Saturday, February 4, 2012

UGA prepares for first furlough day

By on October 26, 2009

On Friday, most University employees will take the first of six mandatory furlough days set by the Board of Regents in August.

Furloughs – or days off, taken without pay – are the equivalent of up to a 3 percent pay cut. Although furloughs cut across all areas of campus, different sectors of the University face different challenges.

Athletics

Campus entities associated with the University’s football team encountered a unique obstacle in preparing for the Oct. 30 furlough day – the mandatory day off is the day before the game against the University of Florida.

Employees working with the Redcoat Band had to take their furlough day earlier in the month, said Dale Monson, director of the University’s Hugh Hodgson School of Music.

“This [furlough day] was a particular challenge,” Monson said in a phone interview last week. “But we think we have it worked out.”

The football coaches also took a different day off, said Frank Crumley, associate athletic director for finance and administration.

Though the coaches’ contracts through the Athletic Association technically freed them from taking furlough days, all of the coaches signed an amendment saying they would agree to be furloughed, Crumley said in a phone interview last week.

“Technically they had to volunteer to be furloughed, but participation was 100 percent,” he said. “They all knew it was the right thing to do.”

Research

Because no one is allowed to come onto campus for work on furlough days, some University researchers were initially concerned about what would happen to their projects.

“There will probably be experiments, ongoing experiments, that will need attention on furlough days,” said Barny Whitman, the department head for microbiology.

“For instance, they might be cloning a gene, and that’s a process that might take a couple of weeks to do different things on different days,” he said.

But Whitman said the department has a plan in place if a researcher needs to come in to take measurements or perform a task.

“There’s a procedure for making exceptions,” he said.

In the College of Agriculture and Environmental Sciences, Dean Scott Angle had to make exceptions for employees needing to care for animals.

On the University’s Tifton campus, for example, it’s calving season, and someone needs to be on site around the clock.

“We need a couple of people there every day to make sure the cows are not having problems giving birth,” Angle said. “If there is [a problem], we need to be sure we have someone there to help.”

But he said the overall planning process has been a straightforward task.

“It’s not been a difficult process,” he said. “For all the worry that we went through early on – when we were thinking about how this would all be implemented – the end result has been that it’s worked out pretty well.”

Families

For some University employees, furloughs mean a double hit to a household’s income.

Joe Dennis and his wife Carla are both paid by the University. Joe is the director of diversity and high school outreach in the Grady College of Journalism and Mass Communication, and Carla works for University Housing.

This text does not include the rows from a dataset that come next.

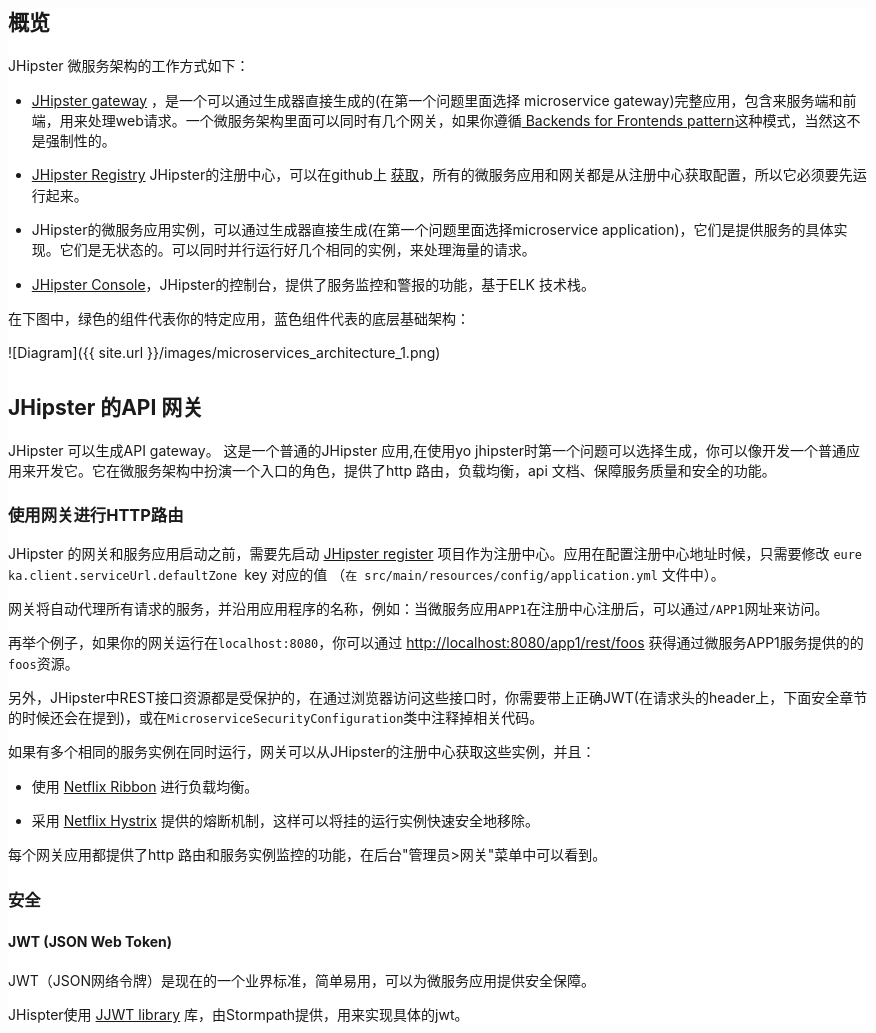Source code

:## <a name="overview"></a> 概览

JHipster 微服务架构的工作方式如下：

 
* [JHipster gateway](#gateway) ，是一个可以通过生成器直接生成的(在第一个问题里面选择 microservice gateway)完整应用，包含来服务端和前端，用来处理web请求。一个微服务架构里面可以同时有几个网关，如果你遵循[ Backends for Frontends pattern](https://www.thoughtworks.com/cn/insights/blog/bff-soundcloud)这种模式，当然这不是强制性的。



* [JHipster Registry](#registry) JHipster的注册中心，可以在github上 [获取](https://github.com/jhipster/jhipster-registry)，所有的微服务应用和网关都是从注册中心获取配置，所以它必须要先运行起来。
 
* JHipster的微服务应用实例，可以通过生成器直接生成(在第一个问题里面选择microservice application)，它们是提供服务的具体实现。它们是无状态的。可以同时并行运行好几个相同的实例，来处理海量的请求。

* [JHipster Console](https://github.com/jhipster/jhipster-console)，JHipster的控制台，提供了服务监控和警报的功能，基于ELK 技术栈。

在下图中，绿色的组件代表你的特定应用，蓝色组件代表的底层基础架构：

![Diagram]({{ site.url }}/images/microservices_architecture_1.png)

## <a name="gateway"></a> JHipster 的API 网关

JHipster 可以生成API gateway。 这是一个普通的JHipster 应用,在使用yo jhipster时第一个问题可以选择生成，你可以像开发一个普通应用来开发它。它在微服务架构中扮演一个入口的角色，提供了http 路由，负载均衡，api 文档、保障服务质量和安全的功能。

### <a name="http_routing"></a> 使用网关进行HTTP路由

JHipster 的网关和服务应用启动之前，需要先启动 [JHipster register](https://github.com/jhipster/jhipster-registry) 项目作为注册中心。应用在配置注册中心地址时候，只需要修改 `eureka.client.serviceUrl.defaultZone `key 对应的值 （`在 src/main/resources/config/application.yml` 文件中）。

网关将自动代理所有请求的服务，并沿用应用程序的名称，例如：当微服务应用`APP1`在注册中心注册后，可以通过`/APP1`网址来访问。

再举个例子，如果你的网关运行在`localhost:8080`，你可以通过 [http://localhost:8080/app1/rest/foos](http://localhost:8080/app1/rest/foos) 获得通过微服务APP1服务提供的的`foos`资源。

另外，JHipster中REST接口资源都是受保护的，在通过浏览器访问这些接口时，你需要带上正确JWT(在请求头的header上，下面安全章节的时候还会在提到)，或在`MicroserviceSecurityConfiguration`类中注释掉相关代码。

如果有多个相同的服务实例在同时运行，网关可以从JHipster的注册中心获取这些实例，并且：

* 使用 [Netflix Ribbon](https://github.com/Netflix/ribbon) 进行负载均衡。

* 采用 [Netflix Hystrix](https://github.com/Netflix/hystrix) 提供的熔断机制，这样可以将挂的运行实例快速安全地移除。

每个网关应用都提供了http 路由和服务实例监控的功能，在后台"管理员>网关"菜单中可以看到。 

### <a name="security"></a> 安全

#### JWT (JSON Web Token)

JWT（JSON网络令牌）是现在的一个业界标准，简单易用，可以为微服务应用提供安全保障。

JHispter使用 [JJWT library](https://github.com/jwtk/jjwt) 库，由Stormpath提供，用来实现具体的jwt。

“We stand to lose quite a bit of income each month,” Joe said in a phone interview last week. “When you have a family of four – two child care bills and two children to take care of – it really makes it tight.”

He said the effects of the pay cut were especially difficult when the furlough days came in consecutive months.

“We’ll probably have to deplete our savings and maybe even reach into some credit cards to help offset the lost funds,” he said.

But he said he also understood furloughs were helping save jobs.

“We’re thankful to have work and to still be employed because we know many people who aren’t,” he said.